Mike Collier in Riga -
The image of the grizzled cowboy coming reluctantly out of retirement for one last shoot-out in Dodge City may not immediately spring to mind when one meets the smiling countenance of the International Monetary Fund's Mark Allen, but it's surprisingly apt.
Having joined the IMF in 1974 after studies at Cambridge and Yale, Allen put in nearly four decades of fancy trouble-shooting before riding off into the sunset in 2008. But no sooner had he put away his pearl-handled six-shooter and settled into a sharecropper's rocking chair than he was called back for one last showdown. With the IMF's tin star pinned to his lapel, Allen was asked to run out of town bothersome varmints such as recession, bank illiquidity and the serious possibility of a wave of currency collapses. "It was too interesting a crisis to miss," jokes the IMF's senior regional representative for Central and Eastern Europe in conversation with bne in February.
The IMF has been lucky to have such an experienced hand available while it's been thrust into the limelight. Having brokered big loans in Latvia, Hungary and Romania that seem to have averted a complete catastrophe, Allen says the organization hasn't received as much credit as it is due. "I have been with the Fund for 40 years, so it's not the first time we've seen the messenger being blamed for the bad news. The Fund came into this crisis with considerable financial resources which cushioned the necessary adjustments. It's hard for people to really see what it would be like without the IMF money. It's quite easy to associate the adjustment somehow with the Fund," he says.
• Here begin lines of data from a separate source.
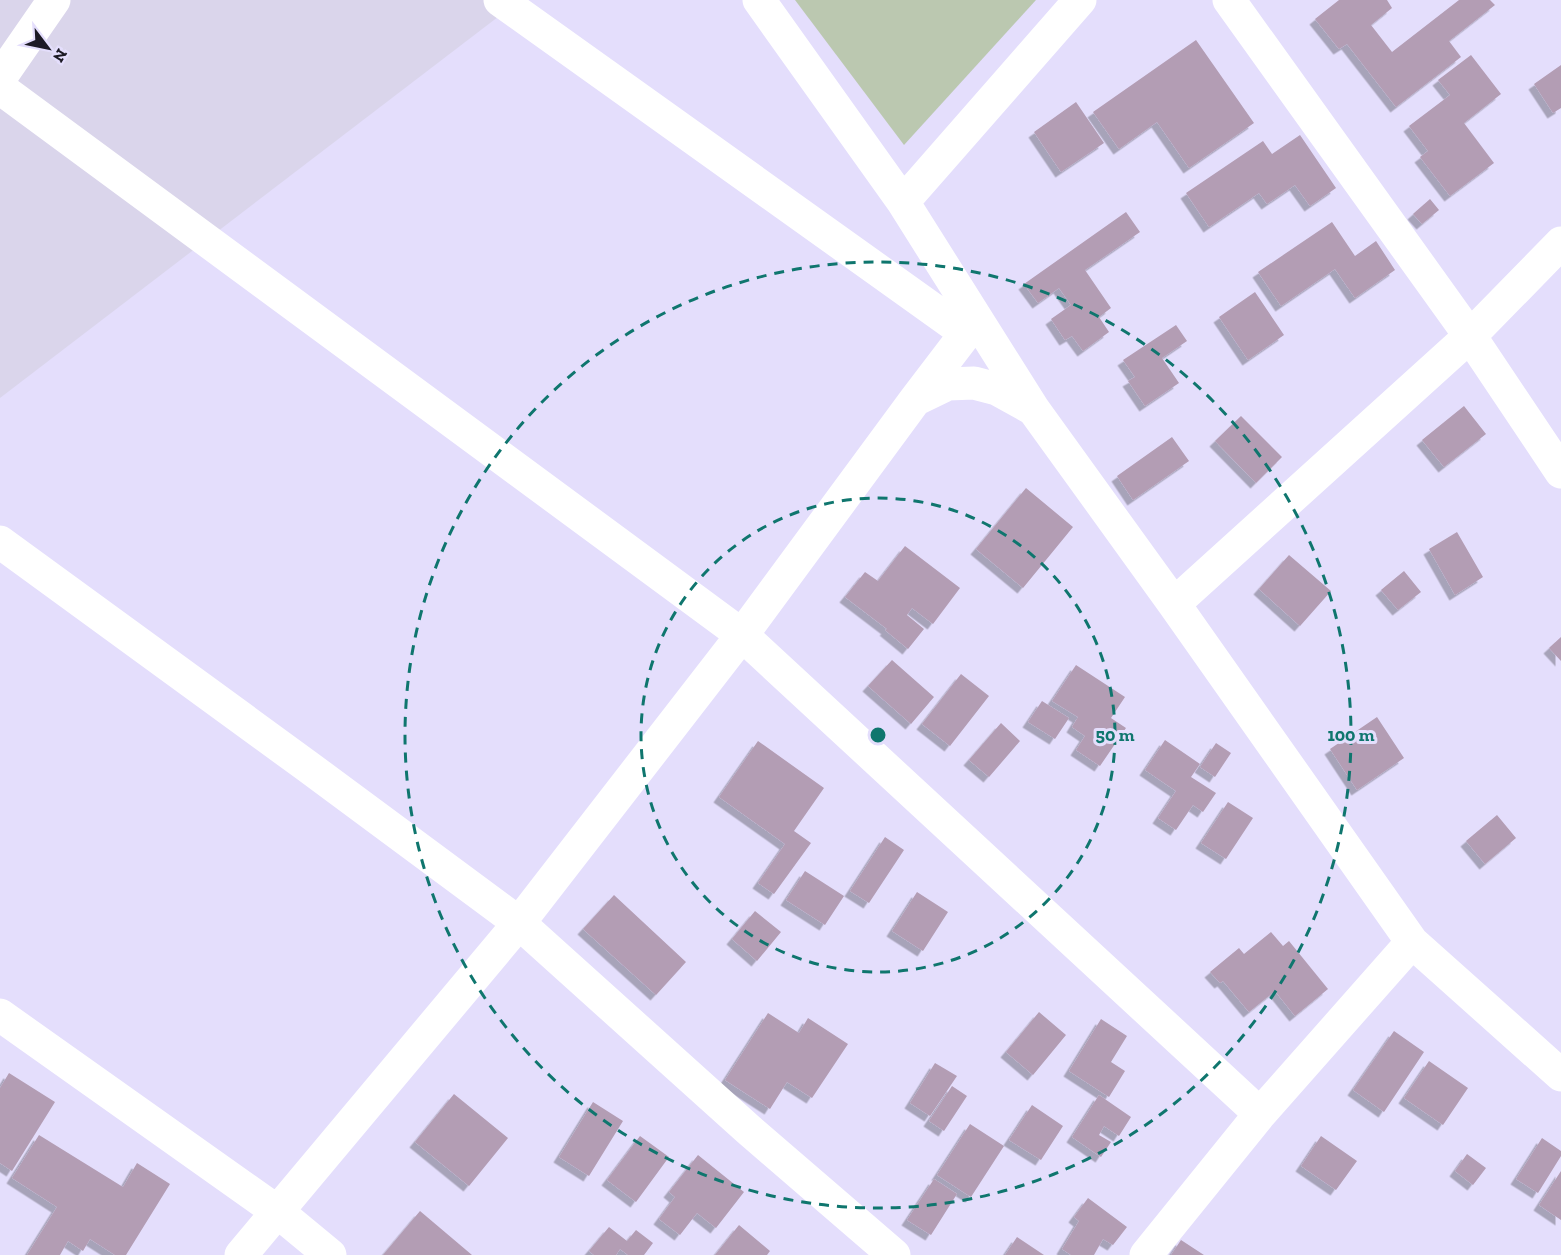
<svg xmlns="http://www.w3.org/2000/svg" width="1561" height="1255" viewBox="0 0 1561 1255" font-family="'Zilla Slab',serif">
	<defs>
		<filter id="shadow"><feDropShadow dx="-5.5" dy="5.5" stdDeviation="0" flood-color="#0004"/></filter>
	</defs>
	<rect width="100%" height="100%" fill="#e4defc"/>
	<path fill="#dad5eb" d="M 0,0 L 520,0 L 0,398 Z"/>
	<path fill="#bbc8b0" d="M 795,0 L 1036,0 L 904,145 Z"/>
	<path fill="#b39db4" filter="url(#shadow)" d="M 1339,0 L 1387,0 L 1392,8 L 1371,25 L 1392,52 L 1459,0 L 1490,0 L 1495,5 L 1449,41 L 1461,57 L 1396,107 L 1347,44 L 1339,49 L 1315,19 Z
		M 1196,40 L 1254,123 L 1189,168 L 1157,122 L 1119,149 L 1093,112 Z
		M 1471,55 L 1501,94 L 1464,123 L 1494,163 L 1450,196 L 1420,157 L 1428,151 L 1409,126 L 1450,95 L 1438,80 Z
		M 1561,65 L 1561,108 L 1553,113 L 1534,84 Z
		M 1076,102 L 1104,143 L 1061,172 L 1034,132 Z
		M 1300,135 L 1336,188 L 1310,206 L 1295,185 L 1267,204 L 1259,193 L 1209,227 L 1186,193 L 1263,141 L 1272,154 Z
		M 1430,199 L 1439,210 L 1422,224 L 1413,214 Z
		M 1126,212 L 1140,232 L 1085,270 L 1111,308 L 1099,317 L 1109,332 L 1083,351 L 1072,336 L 1065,340 L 1051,319 L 1071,305 L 1059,288 L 1038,303 L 1024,284 Z
		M 1332,222 L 1355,256 L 1376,241 L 1395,270 L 1355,298 L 1335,269 L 1281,306 L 1258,272 Z
		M 1255,292 L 1284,335 L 1248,360 L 1219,317 Z
		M 1176,325 L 1187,341 L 1162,358 L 1179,383 L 1145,406 L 1128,381 L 1135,377 L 1123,360 Z
		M 1464,406 L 1486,434 L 1444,467 L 1422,440 Z
		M 1241,416 L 1282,457 L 1256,483 L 1215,441 Z
		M 1172,437 L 1189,461 L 1133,500 L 1117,476 Z
		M 1026,488 L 1073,527 L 1023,588 L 976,549 Z
		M 1457,532 L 1483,577 L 1455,595 L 1429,549 Z
		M 905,546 L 960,588 L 933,624 L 912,608 L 907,615 L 924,629 L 908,649 L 885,630 L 887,629 L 845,597 L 865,572 L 878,581 Z
		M 1289,555 L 1331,591 L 1300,626 L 1259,589 Z
		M 1404,571 L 1421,592 L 1398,610 L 1381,590 Z
		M 1561,637 L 1561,661 L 1549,648 Z
		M 892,660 L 934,697 L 911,724 L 868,686 Z
		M 1076,665 L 1125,697 L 1111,718 L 1126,728 L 1100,766 L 1076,750 L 1085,736 L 1072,727 L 1078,717 L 1052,701 Z
		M 961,674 L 989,696 L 950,746 L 922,724 Z
		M 1042,701 L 1069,718 L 1055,739 L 1028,722 Z
		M 1377,717 L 1404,758 L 1357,790 L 1330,749 Z
		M 1001,723 L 1020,741 L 989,777 L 969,760 Z
		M 1165,740 L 1200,764 L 1191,777 L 1216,793 L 1203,812 L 1193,805 L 1176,830 L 1158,818 L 1176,791 L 1145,770 Z
		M 758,741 L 824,788 L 794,831 L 811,843 L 774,894 L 758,883 L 785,844 L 719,797 Z
		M 1216,743 L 1231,753 L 1215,777 L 1200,767 Z
		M 1228,802 L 1253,818 L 1226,859 L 1201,843 Z
		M 1497,815 L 1516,838 L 1485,864 L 1466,841 Z
		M 885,837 L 904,850 L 869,903 L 850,891 Z
		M 805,871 L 844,896 L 825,925 L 786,900 Z
		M 917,892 L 948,912 L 923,951 L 892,931 Z
		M 614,895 L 686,962 L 656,995 L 583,929 Z
		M 755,911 L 781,932 L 757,961 L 732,939 Z
		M 1271,932 L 1283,946 L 1289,941 L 1328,989 L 1295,1016 L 1275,991 L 1249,1012 L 1223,981 L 1220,983 L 1210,972 L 1239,948 L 1244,954 Z
		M 1039,1012 L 1066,1035 L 1033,1075 L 1006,1052 Z
		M 768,1013 L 799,1033 L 808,1018 L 848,1044 L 812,1098 L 787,1082 L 770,1109 L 725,1080 Z
		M 1101,1019 L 1127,1036 L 1111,1062 L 1125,1071 L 1109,1097 L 1069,1071 Z
		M 1394,1031 L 1424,1052 L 1384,1112 L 1353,1090 Z
		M 1429,1061 L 1468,1088 L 1443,1125 L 1404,1098 Z
		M 935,1063 L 957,1076 L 930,1116 L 910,1103 Z
		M 9,1073 L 55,1102 L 12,1171 L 0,1163 L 0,1088 Z
		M 952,1086 L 967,1096 L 944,1131 L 929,1121 Z
		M 454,1094 L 508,1138 L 469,1186 L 415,1142 Z
		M 1099,1095 L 1131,1117 L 1119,1136 L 1104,1126 L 1099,1135 L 1111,1142 L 1101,1157 L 1072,1137 Z
		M 593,1102 L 623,1121 L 589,1176 L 559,1157 Z
		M 1032,1105 L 1063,1126 L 1041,1160 L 1009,1140 Z
		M 970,1124 L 1004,1146 L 971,1197 L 937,1175 Z
		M 39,1135 L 123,1187 L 137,1163 L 170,1184 L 126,1255 L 115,1255 L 90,1239 L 83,1251 L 68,1241 L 60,1255 L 27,1255 L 57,1207 L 12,1178 Z
		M 640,1136 L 669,1157 L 636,1202 L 607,1180 Z
		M 1321,1136 L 1357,1161 L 1336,1190 L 1301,1166 Z
		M 1542,1138 L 1561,1151 L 1561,1156 L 1538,1193 L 1516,1179 Z
		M 1467,1154 L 1486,1168 L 1473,1185 L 1455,1171 Z
		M 698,1155 L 744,1192 L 716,1228 L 697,1213 L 680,1235 L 659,1219 L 675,1197 L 669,1192 Z
		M 1561,1171 L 1561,1220 L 1539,1205 Z
		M 934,1179 L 957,1194 L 931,1235 L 907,1220 Z
		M 1088,1198 L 1127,1227 L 1113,1245 L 1103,1239 L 1094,1255 L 1071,1255 L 1062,1249 L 1079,1221 L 1074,1217 Z
		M 420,1211 L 472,1255 L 383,1255 Z
		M 739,1225 L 770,1251 L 767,1255 L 715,1255 Z
		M 609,1227 L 627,1241 L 636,1230 L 653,1243 L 644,1255 L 628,1255 L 620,1249 L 616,1255 L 594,1255 L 589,1251 Z
		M 1017,1237 L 1044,1255 L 1005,1255 Z
		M 1181,1240 L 1204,1255 L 1171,1255 Z"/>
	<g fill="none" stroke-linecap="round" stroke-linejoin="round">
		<path stroke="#fff" stroke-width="33" d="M 500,0 L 966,333
			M 759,0 L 903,202 L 1034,410 L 1174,604 L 1412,942 L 1561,1075
			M 1229,0 L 1470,336 L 1561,472
			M 0,78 L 54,0
			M 0,88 L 742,635 L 1260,1114
			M 903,202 L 1080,0
			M 917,399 L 948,384 L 974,383 L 997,389 L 1033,409
			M 0,542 L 307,766 L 519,923 L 749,1130 L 894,1255
			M 1174,604 L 1470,336 L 1561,243
			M 0,1015 L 278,1212 L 330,1255
			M 241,1255 L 519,923 L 742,635 L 915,400 L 976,320
			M 1146,1255 L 1260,1114 L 1412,942"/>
	</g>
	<g fill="none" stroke="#0f766e" stroke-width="3" stroke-dasharray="10 8">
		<circle cx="878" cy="735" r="237"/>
		<circle cx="878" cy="735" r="473"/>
	</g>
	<circle cx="878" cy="735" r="9" fill="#0f766e" stroke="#e4defc" stroke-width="3"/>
	<g font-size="18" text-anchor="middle" font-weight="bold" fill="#0f766e" stroke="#e4defc" stroke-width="6" stroke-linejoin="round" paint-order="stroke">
		<text x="1115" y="741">50 m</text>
		<text x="1351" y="741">100 m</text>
	</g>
	<g transform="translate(48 48) rotate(122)" stroke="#e4defc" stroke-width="4.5" paint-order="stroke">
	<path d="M0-4.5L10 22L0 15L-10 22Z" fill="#1c1a25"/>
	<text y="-9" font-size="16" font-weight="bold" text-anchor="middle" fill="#1c1a25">N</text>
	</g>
</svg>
Just as the Sheriff rarely gets the thanks of the townspeople once he's prevented the bandidos marauding through town, so the IMF has the difficult task of explaining that things could have been an awful lot worse without its intervention. He says that much of the discussion in 2009 was about the possible domino effect, which would have seen an awful lot more misery, unemployment and losses if it hadn't been contained. "The fact is the Fund reduces the amount of immediate adjustment that has to be made. Of course it also has to be repaid, but it rearranges the adjustment over time. That act is of considerable value," he maintains. "What the Fund has done in this part of the world is move very rapidly and be instrumental in preventing contagion from one country to another. We really deserve some credit for having prevented knock-on effects to other parts of the region."
An extremely affable conversationalist, the only time bne suspects Allen's trigger finger is getting itchy is when it brings up the controversial theory held by economist Mark Weisbrot that the IMF's concern over CEE was really rooted in a desire to protect western banks from their own over-exposure to the region. "We were concerned about the exposure of western European banks in this region, which could have had a knock-on effect into Western Europe. Again the actions that were taken both to coordinate bank exposure and to ensure that countries had the resources to function normally has meant that the west European parent banks have had more time to adjust to the problems," he says. "We helped prevent a collapse of the Western European banking system by preventing a collapse of the Eastern European banking system. You can't say the only beneficiaries of this were shareholders in western banks. They have benefited from it, but only because the mechanism for enforcing a loss on those people would have been huge burdens on other people in Central and Eastern Europe and taxpayers in Western Europe. So I don't buy the theory that anything is alright to promote the collapse of capitalism!"
Despite rapidly rising sentiment across CEE, Allen is concerned that the recovery taking place is based largely on public action - ie. both the keeping of interest rates very low by central banks and the fiscal stimulus packages that have been put together by governments - which hasn't yet been converted into sustainable consumer demand. Also, he notes that it's difficult to have sufficient bank credit available for really supporting a very strong recovery unless sharper action is taken to correct bank balance sheets. "On one hand, you want animal spirits to rise again and people to take certain risks, but you want it to be in moderation - if people were just capitalising on extremely low interest rates that would be a mistake."
The CEE economies may have been among the hardest-hit in the world, but they may now be ahead of others in terms of facing new economic realities, Allen thinks. That's particularly true of the Baltic states, which have opted for painful austerity packages to rebalance budgets instead of the "spend, spend, spend" approach of fiscal stimulus. "We have seen other countries trying internal devaluation, so it's not unprecendented, but we also know it can be hard in terms of what happens to unemployment rates, for example. But we're going to see a lot more of this because the experience of the Baltic states is not totally unique. That is what we are now seeing in some of the other European countries in the south who had a similar boom and bust phenomenon which is having to be corrected." "It would be remarkable if some lessons weren't learned from the crisis."
And with a barely-audible jangle of spurs, he heads back out onto the range.